In the following, we present an example to conduct distributed computing with the help Julia's SharedArrays module, which creates arrays shared by all the processors. More massive computing can be made with DistributedArrays. First, we consider a distributed computing.
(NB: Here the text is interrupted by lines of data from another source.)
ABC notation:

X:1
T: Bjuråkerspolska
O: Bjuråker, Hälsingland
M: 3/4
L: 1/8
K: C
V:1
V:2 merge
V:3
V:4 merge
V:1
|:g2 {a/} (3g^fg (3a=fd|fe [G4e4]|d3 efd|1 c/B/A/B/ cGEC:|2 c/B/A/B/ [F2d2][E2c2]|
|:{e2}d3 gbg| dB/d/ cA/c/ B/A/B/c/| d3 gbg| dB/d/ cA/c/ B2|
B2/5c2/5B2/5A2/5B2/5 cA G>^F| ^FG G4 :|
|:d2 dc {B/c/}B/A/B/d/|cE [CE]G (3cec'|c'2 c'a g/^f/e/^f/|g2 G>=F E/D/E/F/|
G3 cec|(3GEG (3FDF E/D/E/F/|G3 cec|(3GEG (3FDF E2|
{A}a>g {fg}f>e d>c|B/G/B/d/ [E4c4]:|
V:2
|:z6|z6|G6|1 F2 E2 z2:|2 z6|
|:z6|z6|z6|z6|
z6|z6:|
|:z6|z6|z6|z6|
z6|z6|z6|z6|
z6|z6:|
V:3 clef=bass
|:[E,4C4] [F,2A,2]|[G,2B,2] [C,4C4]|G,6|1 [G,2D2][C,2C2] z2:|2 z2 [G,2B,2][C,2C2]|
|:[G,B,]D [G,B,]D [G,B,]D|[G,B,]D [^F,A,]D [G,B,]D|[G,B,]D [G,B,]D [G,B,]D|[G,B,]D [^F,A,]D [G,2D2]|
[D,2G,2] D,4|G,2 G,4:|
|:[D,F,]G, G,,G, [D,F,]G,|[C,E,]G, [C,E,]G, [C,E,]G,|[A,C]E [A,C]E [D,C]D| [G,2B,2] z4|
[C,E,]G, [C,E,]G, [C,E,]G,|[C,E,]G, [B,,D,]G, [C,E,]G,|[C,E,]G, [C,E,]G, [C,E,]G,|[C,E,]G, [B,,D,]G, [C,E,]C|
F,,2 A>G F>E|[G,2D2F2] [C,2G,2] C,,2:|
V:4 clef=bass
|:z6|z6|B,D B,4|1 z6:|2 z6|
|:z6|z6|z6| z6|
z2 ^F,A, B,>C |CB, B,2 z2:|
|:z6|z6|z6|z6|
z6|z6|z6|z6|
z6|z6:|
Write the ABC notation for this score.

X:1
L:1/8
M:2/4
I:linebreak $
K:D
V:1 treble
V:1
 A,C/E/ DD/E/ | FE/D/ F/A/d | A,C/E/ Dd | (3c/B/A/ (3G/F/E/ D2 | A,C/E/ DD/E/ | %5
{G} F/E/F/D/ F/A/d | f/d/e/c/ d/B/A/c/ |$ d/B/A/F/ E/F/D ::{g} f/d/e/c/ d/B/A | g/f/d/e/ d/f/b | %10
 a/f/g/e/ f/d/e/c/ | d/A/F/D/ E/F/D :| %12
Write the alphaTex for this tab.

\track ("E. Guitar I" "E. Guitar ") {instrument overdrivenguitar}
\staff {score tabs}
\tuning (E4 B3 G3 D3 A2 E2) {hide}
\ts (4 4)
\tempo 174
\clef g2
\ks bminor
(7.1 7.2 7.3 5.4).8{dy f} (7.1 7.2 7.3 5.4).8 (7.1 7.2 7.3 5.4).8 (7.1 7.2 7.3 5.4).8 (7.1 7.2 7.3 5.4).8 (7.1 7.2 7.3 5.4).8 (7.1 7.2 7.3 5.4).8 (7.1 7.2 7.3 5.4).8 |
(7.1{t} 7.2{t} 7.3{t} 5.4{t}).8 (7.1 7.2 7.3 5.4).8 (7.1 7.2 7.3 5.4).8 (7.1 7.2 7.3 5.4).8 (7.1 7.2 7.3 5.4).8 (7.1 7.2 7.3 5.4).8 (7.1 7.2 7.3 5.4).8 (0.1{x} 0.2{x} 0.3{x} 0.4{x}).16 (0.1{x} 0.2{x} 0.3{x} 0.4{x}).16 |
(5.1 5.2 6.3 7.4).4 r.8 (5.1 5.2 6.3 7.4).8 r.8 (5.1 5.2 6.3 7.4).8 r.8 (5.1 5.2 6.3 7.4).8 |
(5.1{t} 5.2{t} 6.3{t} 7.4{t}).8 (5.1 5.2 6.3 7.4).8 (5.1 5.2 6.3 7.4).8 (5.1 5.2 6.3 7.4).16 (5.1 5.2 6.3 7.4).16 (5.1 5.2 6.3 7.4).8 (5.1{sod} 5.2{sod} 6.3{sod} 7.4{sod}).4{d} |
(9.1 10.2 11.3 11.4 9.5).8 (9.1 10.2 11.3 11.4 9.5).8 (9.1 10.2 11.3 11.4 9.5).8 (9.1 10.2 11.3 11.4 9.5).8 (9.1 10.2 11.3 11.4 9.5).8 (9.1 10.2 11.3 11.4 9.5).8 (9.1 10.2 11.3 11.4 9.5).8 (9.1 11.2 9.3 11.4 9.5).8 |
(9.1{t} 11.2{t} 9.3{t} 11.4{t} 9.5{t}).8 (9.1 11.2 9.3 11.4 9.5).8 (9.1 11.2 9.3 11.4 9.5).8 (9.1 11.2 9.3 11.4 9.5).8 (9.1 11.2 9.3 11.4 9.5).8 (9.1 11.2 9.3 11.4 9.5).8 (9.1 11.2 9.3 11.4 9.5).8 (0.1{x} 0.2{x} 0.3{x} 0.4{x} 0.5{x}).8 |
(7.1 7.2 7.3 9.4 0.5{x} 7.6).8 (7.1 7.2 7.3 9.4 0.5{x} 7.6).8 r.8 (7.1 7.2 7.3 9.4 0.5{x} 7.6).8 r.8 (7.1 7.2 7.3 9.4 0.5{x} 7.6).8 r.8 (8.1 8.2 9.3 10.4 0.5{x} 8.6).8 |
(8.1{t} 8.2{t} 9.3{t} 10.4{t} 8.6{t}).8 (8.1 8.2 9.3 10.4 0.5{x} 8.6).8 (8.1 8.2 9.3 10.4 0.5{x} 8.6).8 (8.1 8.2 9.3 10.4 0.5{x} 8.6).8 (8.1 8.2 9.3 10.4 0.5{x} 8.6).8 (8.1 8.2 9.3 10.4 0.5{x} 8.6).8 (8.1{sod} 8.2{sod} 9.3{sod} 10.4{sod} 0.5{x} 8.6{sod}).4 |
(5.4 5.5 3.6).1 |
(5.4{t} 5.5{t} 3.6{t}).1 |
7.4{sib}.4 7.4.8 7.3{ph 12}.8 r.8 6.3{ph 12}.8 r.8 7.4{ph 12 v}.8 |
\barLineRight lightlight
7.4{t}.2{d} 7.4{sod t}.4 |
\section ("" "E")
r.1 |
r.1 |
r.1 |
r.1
using Distributed, SharedArrays
addprocs(3)
@everywhere using KitBase

begin
    vars = Dict{Symbol,Any}()
    vars[:matter] = "gas"
    vars[:case] = "sod"
    vars[:space] = "1d0f0v"
    vars[:flux] = "kfvs"
    vars[:collision] = "bgk"
    vars[:nSpecies] = 1
    vars[:interpOrder] = 1
    vars[:limiter] = "vanleer"
    vars[:boundary] = "fix"
    vars[:cfl] = 0.5
    vars[:maxTime] = 0.2
    vars[:x0] = 0.0
    vars[:x1] = 1.0
    vars[:nx] = 2000
    vars[:pMeshType] = "uniform"
    vars[:nxg] = 0
    vars[:knudsen] = 0.001
    vars[:mach] = 0.0
    vars[:prandtl] = 1.0
    vars[:inK] = 0.0
    vars[:omega] = 0.81
    vars[:alphaRef] = 1.0
    vars[:omegaRef] = 0.5
end

set = KitBase.set_setup(vars)
pSpace = KitBase.set_geometry(vars)
vSpace = KitBase.set_velocity(vars)
gas = KitBase.set_property(vars)
ib = KitBase.set_ib(vars, set, vSpace, gas)
folder = @__DIR__
ks = KitBase.SolverSet(set, pSpace, vSpace, gas, ib, folder)

dt = ks.pSpace.dx[1] / (5.0 + KitBase.sound_speed(ks.ib.primL, ks.gas.γ))
nt = floor(ks.set.maxTime / dt) |> Int

wp = SharedArray{Float64}((ks.pSpace.nx, 3), init=A->(A=zeros(ks.pSpace.nx, 3)))
for i in 1:ks.pSpace.nx
    if i <= ks.pSpace.nx ÷ 2
        wp[i,:] .= ks.ib.wL
    else
        wp[i,:] .= ks.ib.wR
    end
end     
fwp = SharedArray{Float64}((ks.pSpace.nx+1, 3), init=A->(A=zeros(ks.pSpace.nx+1, 3)))

@time for iter = 1:nt÷3
    @sync @distributed for i in 2:ks.pSpace.nx
        flux = @view fwp[i,:]
        KitBase.flux_gks!(
            flux,
            wp[i-1,:],
            wp[i,:],
            ks.gas.γ,
            ks.gas.K,
            ks.gas.μᵣ,
            ks.gas.ω,
            dt,
            0.5 * ks.pSpace.dx[i-1],
            0.5 * ks.pSpace.dx[i],
        )
    end
    
    @sync @distributed for i in 2:ks.pSpace.nx-1
        for j in 1:3
            wp[i,j] += (fwp[i,j] - fwp[i+1,j]) / ks.pSpace.dx[i]
        end
    end
end

The benchmark result on a Intel NUC8i7BEH desktop is around 13.620491 seconds (2.26 M allocations: 101.219 MiB, 0.22% gc time). Then, we compare the efficiency with a serial execution.

w = zeros(ks.pSpace.nx, 3)
for i in 1:ks.pSpace.nx
    if i <= ks.pSpace.nx ÷ 2
        w[i,:] .= ks.ib.wL
    else
        w[i,:] .= ks.ib.wR
    end
end     
fw = zeros(ks.pSpace.nx+1, 3)

@time for iter = 1:nt÷3
    for i in 2:ks.pSpace.nx
        flux = @view fw[i,:]
        KitBase.flux_gks!(
            flux,
            w[i-1,:],
            w[i,:],
            ks.gas.γ,
            ks.gas.K,
            ks.gas.μᵣ,
            ks.gas.ω,
            dt,
            0.5 * ks.pSpace.dx[i-1],
            0.5 * ks.pSpace.dx[i],
        )
    end
    
    for i in 2:ks.pSpace.nx-1
        for j in 1:3
            w[i,j] += (fw[i,j] - fw[i+1,j]) / ks.pSpace.dx[i]
        end
    end
end

The result on the same desktop is around 20.830331 seconds (323.96 M allocations: 24.472 GiB, 16.89% gc time). With more grid cells being used, the performance deviation is expected to be more significant.